A new dawn for robotics in Mexico City

By the time the sun rose over Mexico City students at the ORT school were well into the task in hand – designing, building and programming a robot capable of collecting and sorting sheets of coloured paper.

At the same time, thousands of miles away, teams of students at ORT schools in Estonia, Ukraine, Russia and Moldova (as well as Ecuador’s Unidad Educativa Particular Bilingue Principito y Marcel Laniado de Wind) were doing the same thing – a perfect illustration of the exciting opportunities provided by the World ORT network.

They had five hours in which to complete the task, the opening challenge in Colegio Israelita de Mexico – ORT’s inaugural Robotics Tournament.

Robotics skills ‘indispensable’ for 21st century careers

Some 150 teams from six countries took part in the tournament, which has placed CIM-ORT at the forefront of school robotics in Mexico.

“When talking about education for the future you have to start with today. And that’s why CIM ORT initiated this robotics tournament,” said CIM-ORT Coordinator of Educational Technological Innovation Yair Xolalpa. “It’s an innovative, intense, and fresh experience that raises the bar for national and international competitions. We look forward to many more in the years to come.”
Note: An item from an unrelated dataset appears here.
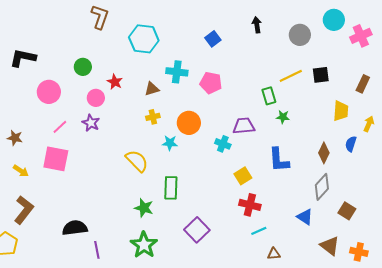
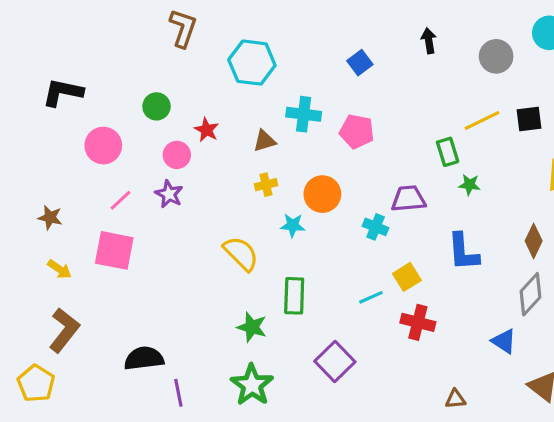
cyan line: (259, 231) -> (371, 297), moved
The mix of physics, maths, engineering, programming and 3D design required for robotics make competitions such as CIM-ORT’s a vital contribution to preparing young people for 21st century careers.

Winners of the online challenge: ORT Technology Lyceum in Kishinev, Moldova.

Take into account how the subject also exercises the children’s creativity, problem solving, critical and analytical thinking, ability to work in a team and self-discipline and you can make a good case that it’s indispensable.

Under the supervision of judges via camera, and with minimal help from their coaches, the online contest, which simulated the separation of garbage for recycling, was won by the ORT Technology Lyceum in Kishinev, Moldova.

CIM-ORT a burgeoning force in robotics

But CIM-ORT demonstrated the prowess which it has acquired since joining the World ORT network in 2010, winning 14 individual and team prizes across the competition’s 12 categories.

The tournament featured a category for drones.

Among the highlights was a 24-hour challenge: teams were tasked with building a functional vacuum cleaner from scratch, one capable not only of sucking up trash but taking it to an allocated place. That was won by a team from the Tecnologico de Estudios Superiores de Huixquilucan. Other categories featured combat robots, drones and line followers.

CIM-ORT’s success follows a year in which its teams filled cabinets with medals and trophies from a series of contests – sweeping up top places at six domestic competitions, taking a creditable fifth place at the international Robotraffic competition at the Technion – Israel Institute of Technology, and finishing as the best Mexican team at the massive RoboGames in California.

“We know that the greatest advantage we can give our students is to help them discover their abilities – and to put them into practice,” Mr Xolalpa said.

The competition was sponsored by MOBO Mexico, CreativaKids, Sitres Latam Impresoras 3D, Espinher, and Baumann y Compañía, which distributes 3D printing solutions in Latin America and the Caribbean.